Here’s what RBC Economics sees for the economy

Modest growth following slow start to 2018

Here’s what RBC Economics sees for the economy
Steve Randall

The start of 2018 was lacklustre for the Canadian economy but things should improve for the remainder of the year.

That’s the key message from the latest outlook from RBC Economics which calls for 2% GDP growth for the year, far lower than the 3% seen in 2017, and dipping to 1.8% in 2019.

"Our baseline view is that Canada's economy will grow at a mildly faster clip in the remaining quarters of 2018," said Craig Wright, Senior Vice-President and Chief Economist, RBC. "Financial conditions remain solid and the labour market is healthy. Wage growth continues to accelerate and it will blunt the impact that rising interest rates will have on household debt service costs."

Provincial growth is also likely to be slower with Ontario and Quebec seeing increases in GDP in line with the national gain.

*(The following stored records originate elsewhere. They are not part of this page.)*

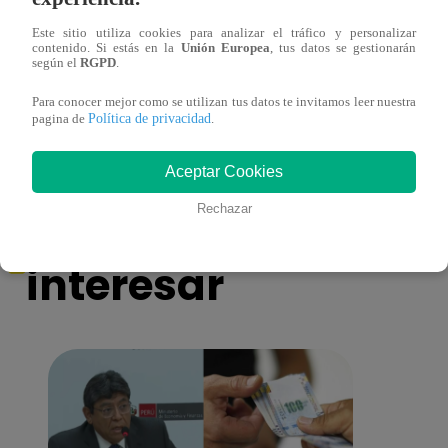
Este sitio utiliza cookies para analizar el tráfico y personalizar
contenido. Si estás en la
Unión Europea
, tus datos se gestionarán
Muere exparticipante de La Voz Colombia
Canta
según el
RGPD
.
tras denunciar negligencia médica
lo qu
de ‘L
Para conocer mejor como se utilizan tus datos te invitamos leer nuestra
Política de privacidad
pagina de
.
Aceptar Cookies
También te puede
Rechazar
interesar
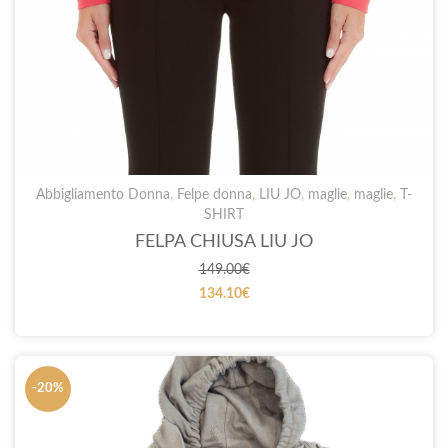
Abbigliamento Donna
,
Felpe donna
,
LIU JO
,
maglie
,
maglie
,
T-
SHIRT
FELPA CHIUSA LIU JO
149.00
€
134.10
€
-20%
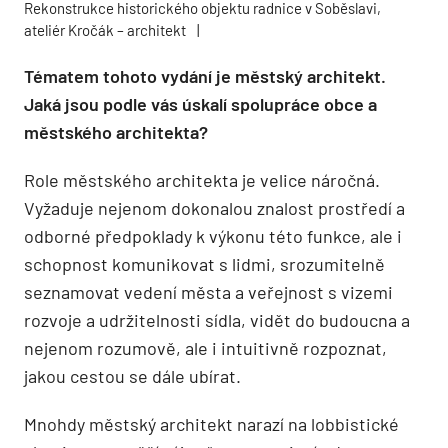
Rekonstrukce historického objektu radnice v Soběslavi,
ateliér Kročák – architekt
|
Tématem tohoto vydání je městský architekt.
Jaká jsou podle vás úskalí spolupráce obce a
městského architekta?
Role městského architekta je velice náročná.
Vyžaduje nejenom dokonalou znalost prostředí a
odborné předpoklady k výkonu této funkce, ale i
schopnost komunikovat s lidmi, srozumitelně
seznamovat vedení města a veřejnost s vizemi
rozvoje a udržitelnosti sídla, vidět do budoucna a
nejenom rozumově, ale i intuitivně rozpoznat,
jakou cestou se dále ubírat.
Mnohdy městský architekt narazí na lobbistické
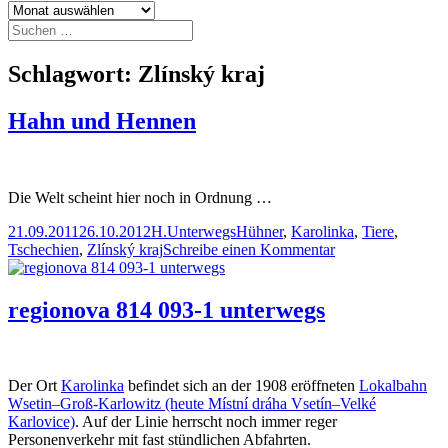
Archiv
Suchen
nach:
Schlagwort:
Zlínský kraj
Hahn und Hennen
Die Welt scheint hier noch in Ordnung …
Veröffentlicht
Autor
Kategorien
Schlagwörter
21.09.2011
26.10.2012
H.
Unterwegs
Hühner
,
Karolinka
,
Tiere
,
am
zu
Tschechien
,
Zlínský kraj
Schreibe einen Kommentar
Hahn
und
Hennen
regionova 814 093-1 unterwegs
Der Ort
Karolinka
befindet sich an der 1908 eröffneten
Lokalbahn
Wsetin–Groß-Karlowitz (heute Místní dráha Vsetín–Velké
Karlovice)
. Auf der Linie herrscht noch immer reger
Personenverkehr mit fast stündlichen Abfahrten.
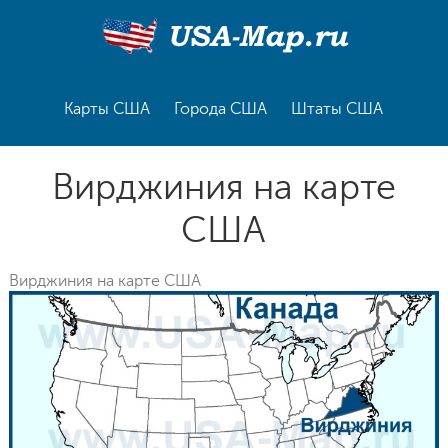
Карты США
Города США
Штаты США
Вирджиния на карте
США
Вирджиния на карте США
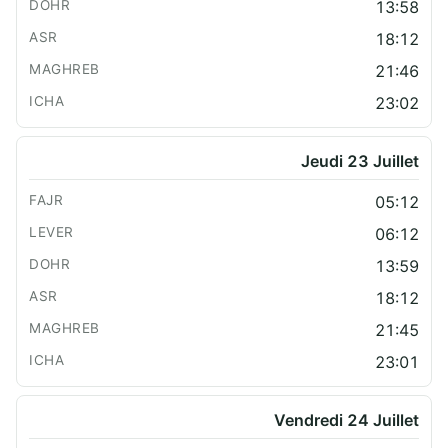
13:58
18:12
21:46
23:02
Jeudi 23 Juillet
05:12
06:12
13:59
18:12
21:45
23:01
Vendredi 24 Juillet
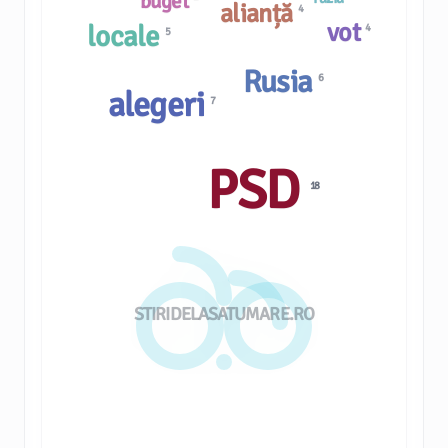
buget
alianță
4
vot
locale
4
5
Rusia
6
alegeri
7
PSD
18
STIRIDELASATUMARE.RO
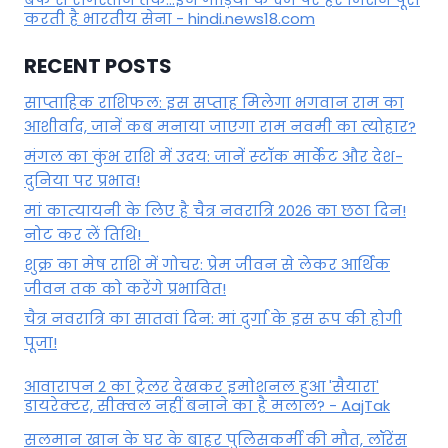
करती है भारतीय सेना - hindi.news18.com
RECENT POSTS
साप्ताहिक राशिफल: इस सप्ताह मिलेगा भगवान राम का
आशीर्वाद, जानें कब मनाया जाएगा राम नवमी का त्योहार?
मंगल का कुंभ राशि में उदय: जानें स्‍टॉक मार्केट और देश-
दुनिया पर प्रभाव!
मां कात्‍यायनी के लिए है चैत्र नवरात्रि 2026 का छठा दिन!
नोट कर लें तिथि!
शुक्र का मेष राशि में गोचर: प्रेम जीवन से लेकर आर्थिक
जीवन तक को करेंगे प्रभावित!
चैत्र नवरात्रि का सातवां दिन: मां दुर्गा के इस रूप की होगी
पूजा!
आवारापन 2 का ट्रेलर देखकर इमोशनल हुआ 'सैयारा'
डायरेक्टर, सीक्वल नहीं बनाने का है मलाल? - AajTak
सलमान खान के घर के बाहर पुलिसकर्मी की मौत, लॉरेंस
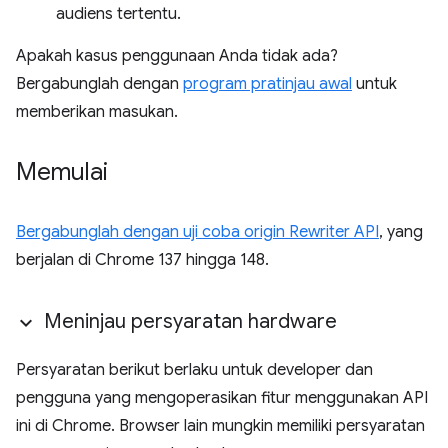
audiens tertentu.
Apakah kasus penggunaan Anda tidak ada?
Bergabunglah dengan
program pratinjau awal
untuk
memberikan masukan.
Memulai
Bergabunglah dengan uji coba origin Rewriter API
, yang
berjalan di Chrome 137 hingga 148.
Meninjau persyaratan hardware
Persyaratan berikut berlaku untuk developer dan
pengguna yang mengoperasikan fitur menggunakan API
ini di Chrome. Browser lain mungkin memiliki persyaratan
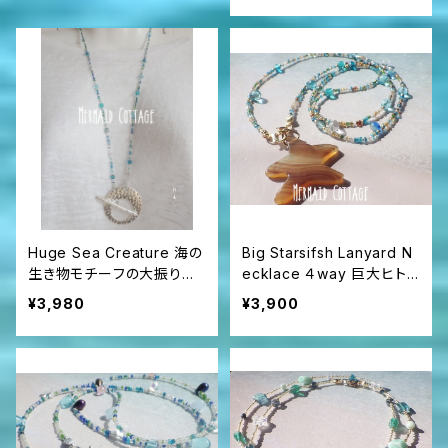
Huge Sea Creature 海の
Big Starsifsh Lanyard N
生き物モチーフの大振りラ
ecklace ４way 巨大ヒト
ンヤード・グラスコード/眼
デのグラスコード/眼鏡・マ
¥3,980
¥3,900
鏡・マスクホルダー
スクホルダー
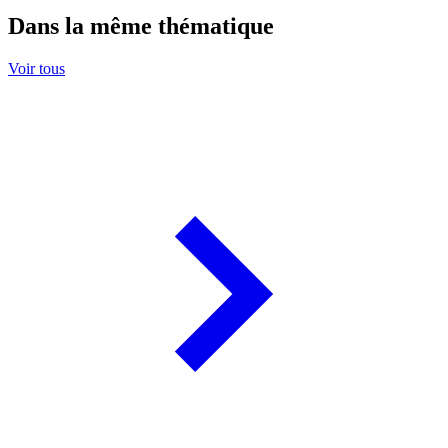
Dans la même thématique
Voir tous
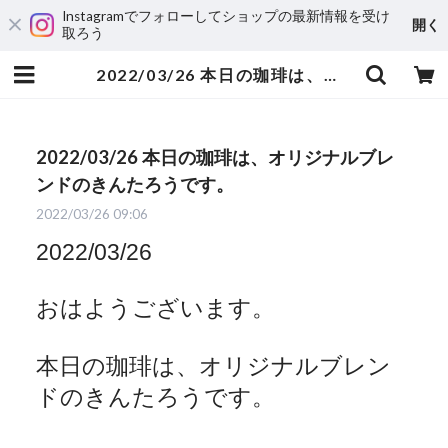
Instagramでフォローしてショップの最新情報を受け
開く
取ろう
2022/03/26 本日の珈琲は、オリジナルブレンドのきんたろうです。 | 自家焙煎珈琲 ハルノ珈琲
2022/03/26 本日の珈琲は、オリジナルブレ
ンドのきんたろうです。
2022/03/26 09:06
2022/03/26
おはようございます。
本日の珈琲は、オリジナルブレン
ドのきんたろうです。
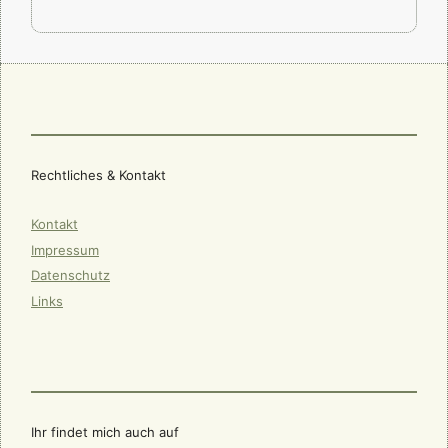
Rechtliches & Kontakt
Kontakt
Impressum
Datenschutz
Links
Ihr findet mich auch auf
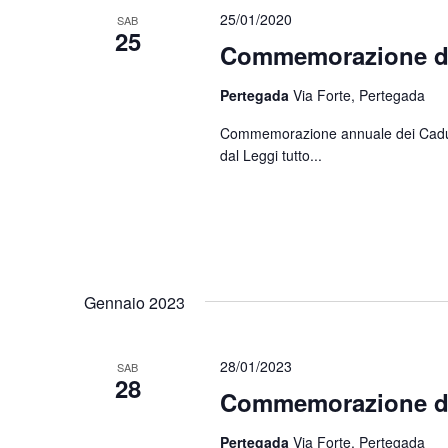
25/01/2020
SAB
25
Commemorazione di
Pertegada
Via Forte, Pertegada
Commemorazione annuale dei Caduti d
dal
Leggi tutto...
Gennaio 2023
28/01/2023
SAB
28
Commemorazione di
Pertegada
Via Forte, Pertegada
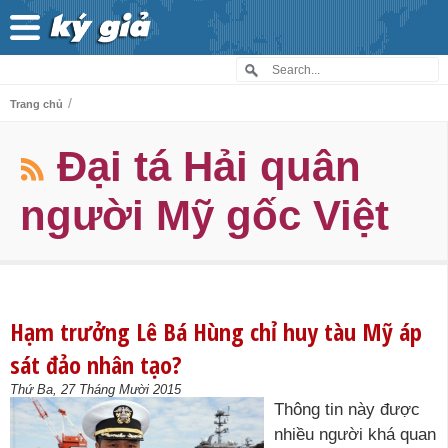
/
Trang chủ
Đại tá Hải quân
người Mỹ gốc Việt
Hạm trưởng Lê Bá Hùng chỉ huy tàu Mỹ áp
sát đảo nhân tạo?
Thứ Ba, 27 Tháng Mười 2015
Thông tin này được
nhiều người khá quan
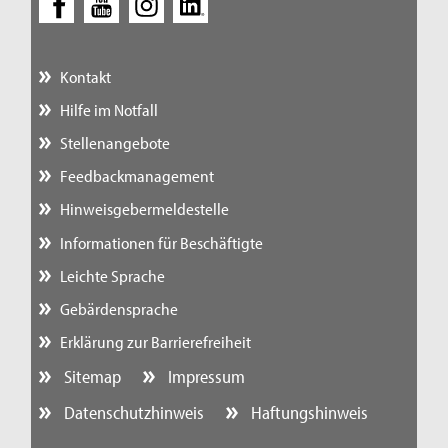
Kontakt
Hilfe im Notfall
Stellenangebote
Feedbackmanagement
Hinweisgebermeldestelle
Informationen für Beschäftigte
Leichte Sprache
Gebärdensprache
Erklärung zur Barrierefreiheit
Sitemap
Impressum
Datenschutzhinweis
Haftungshinweis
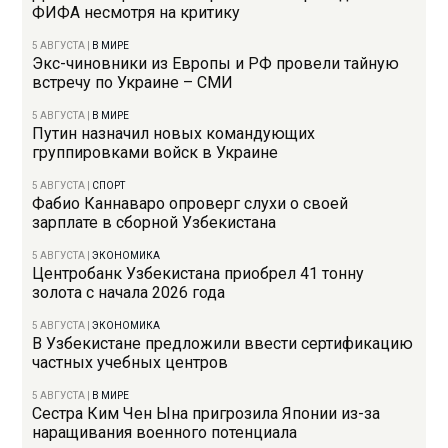
ФИФА несмотря на критику
5 АВГУСТА
|
В МИРЕ
Экс-чиновники из Европы и РФ провели тайную
встречу по Украине – СМИ
5 АВГУСТА
|
В МИРЕ
Путин назначил новых командующих
группировками войск в Украине
5 АВГУСТА
|
СПОРТ
Фабио Каннаваро опроверг слухи о своей
зарплате в сборной Узбекистана
5 АВГУСТА
|
ЭКОНОМИКА
Центробанк Узбекистана приобрел 41 тонну
золота с начала 2026 года
5 АВГУСТА
|
ЭКОНОМИКА
В Узбекистане предложили ввести сертификацию
частных учебных центров
5 АВГУСТА
|
В МИРЕ
Сестра Ким Чен Ына пригрозила Японии из-за
наращивания военного потенциала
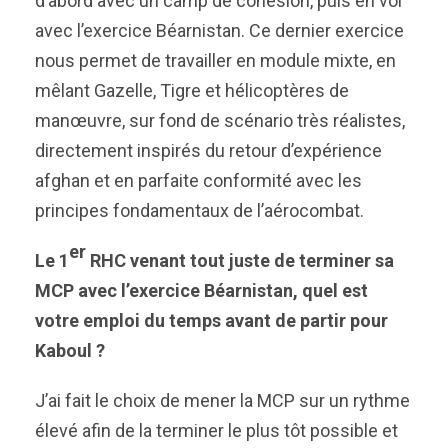
d’abord avec un camp de cohésion, puis en vol
avec l’exercice Béarnistan. Ce dernier exercice
nous permet de travailler en module mixte, en
mêlant Gazelle, Tigre et hélicoptères de
manœuvre, sur fond de scénario très réalistes,
directement inspirés du retour d’expérience
afghan et en parfaite conformité avec les
principes fondamentaux de l’aérocombat.
er
Le 1
RHC venant tout juste de terminer sa
MCP avec l’exercice Béarnistan, quel est
votre emploi du temps avant de partir pour
Kaboul ?
J’ai fait le choix de mener la MCP sur un rythme
élevé afin de la terminer le plus tôt possible et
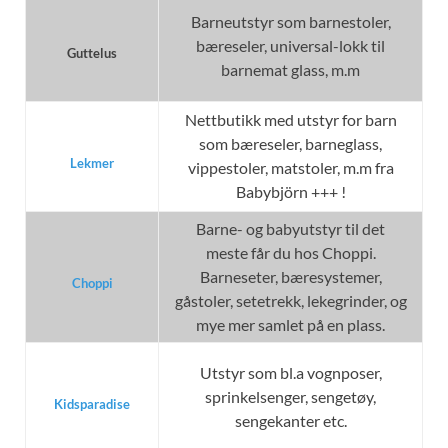
Barneutstyr som barnestoler,
bæreseler, universal-lokk til
Guttelus
barnemat glass, m.m
Nettbutikk med utstyr for barn
som bæreseler, barneglass,
Lekmer
vippestoler, matstoler, m.m fra
Babybjörn +++ !
Barne- og babyutstyr til det
meste får du hos Choppi.
Barneseter, bæresystemer,
Choppi
gåstoler, setetrekk, lekegrinder, og
mye mer samlet på en plass.
Utstyr som bl.a vognposer,
sprinkelsenger, sengetøy,
Kidsparadise
sengekanter etc.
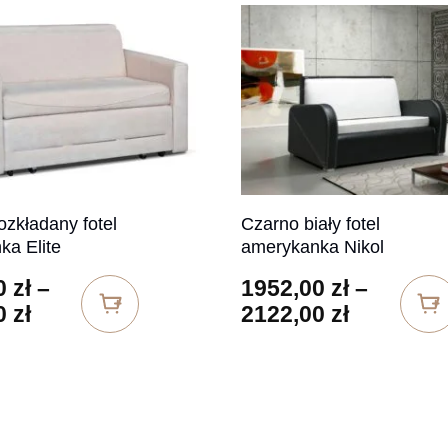
zkładany fotel
Czarno biały fotel
ka Elite
amerykanka Nikol
0
zł
–
1952,00
zł
–
Zakres cen: od 2300,00 zł do 2545,00 z
Zakres ce
0
zł
2122,00
zł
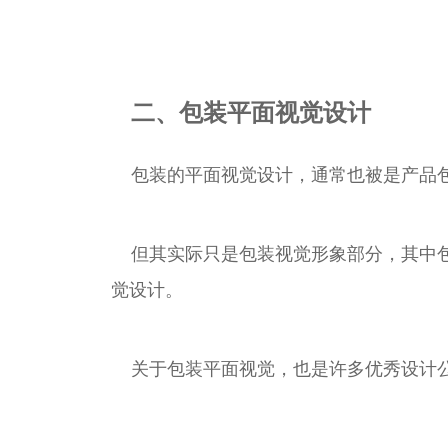
二、包装平面视觉设计
包装的平面视觉设计，通常也被是产品
但其实际只是包装视觉形象部分，其中
觉设计。
关于包装平面视觉，也是许多优秀设计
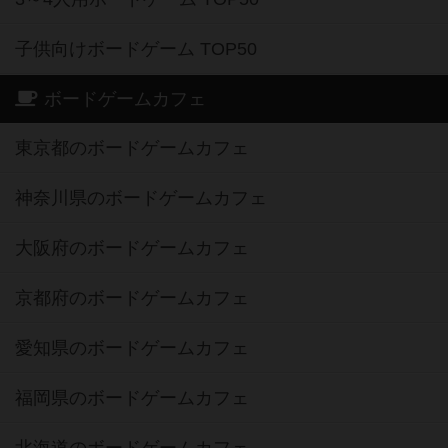
子供向けボードゲーム TOP50
ボードゲームカフェ
東京都のボードゲームカフェ
神奈川県のボードゲームカフェ
大阪府のボードゲームカフェ
京都府のボードゲームカフェ
愛知県のボードゲームカフェ
福岡県のボードゲームカフェ
北海道のボードゲームカフェ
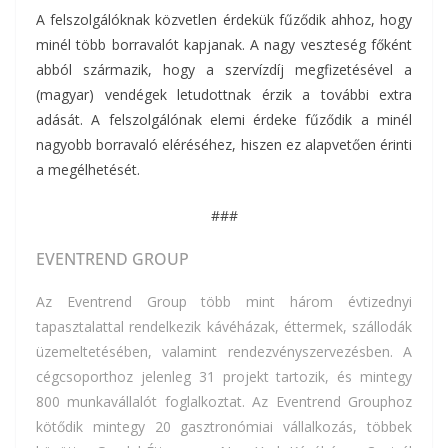
A felszolgálóknak közvetlen érdekük fűződik ahhoz, hogy
minél több borravalót kapjanak. A nagy veszteség főként
abból származik, hogy a szervízdíj megfizetésével a
(magyar) vendégek letudottnak érzik a további extra
adását. A felszolgálónak elemi érdeke fűződik a minél
nagyobb borravaló eléréséhez, hiszen ez alapvetően érinti
a megélhetését.
###
EVENTREND GROUP
Az Eventrend Group több mint három évtizednyi
tapasztalattal rendelkezik kávéházak, éttermek, szállodák
üzemeltetésében, valamint rendezvényszervezésben. A
cégcsoporthoz jelenleg 31 projekt tartozik, és mintegy
800 munkavállalót foglalkoztat. Az Eventrend Grouphoz
kötődik mintegy 20 gasztronómiai vállalkozás, többek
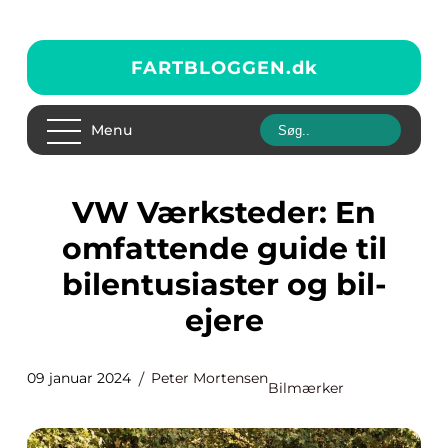
FARTBLOGGEN.
dk
Menu
VW Værksteder: En
omfattende guide til
bilentusiaster og bil-
ejere
09 januar 2024
Peter Mortensen
Bilmærker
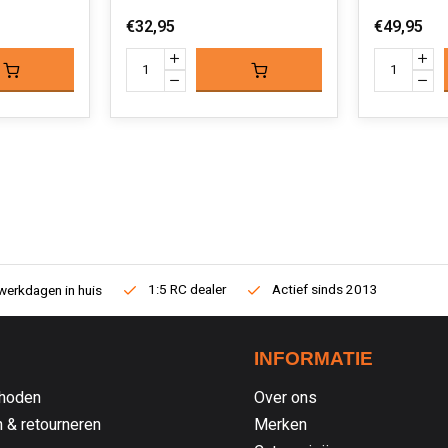
€32,95
€49,95
1:5 RC dealer
Actief sinds 2013
werkdagen in huis
INFORMATIE
hoden
Over ons
 & retourneren
Merken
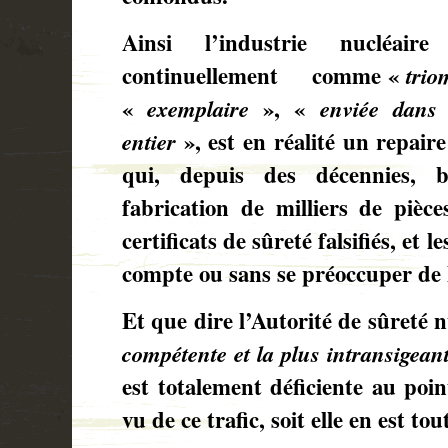
Ainsi l’industrie nucléaire
continuellement
comme «
trio
«
exemplaire
», «
enviée dans
entier
», est en réalité un repaire
qui, depuis des décennies, b
fabrication de milliers de pièce
certificats de sûreté falsifiés, et l
compte ou sans se préoccuper de 
Et que dire l’Autorité de sûreté 
compétente et la plus intransigea
est totalement déficiente au poin
vu de ce trafic, soit elle en est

Tariff impact on steel low so far
Wright and the team say that the impact of US tariffs imposed on Canada’s steel and aluminum industries has been limited so far, as these industries account for only 0.5% of Canada’s GDP and jobs.

Assuming there aren’t any further increases in tariffs this year, RBC Economics says that business spending should grow 6.3%. Businesses appear optimistic on spending despite ongoing NAFTA uncertainty.

Business fixed investment grew at a 10.9% annualized rate in the first quarter of 2018.

Loonie to hold steady depending on Trump
The outlook for the Canadian dollar is for it to remain in the current trading range of around 77 cents to the US dollar, however further protectionist policies from the Trump administration could negatively impact the loonie.

RBC Economics is forecasting a 2.9% growth in GDP for the US, outpacing the 2.3% of 2017; the global economy is forecast to expand by 3.9%.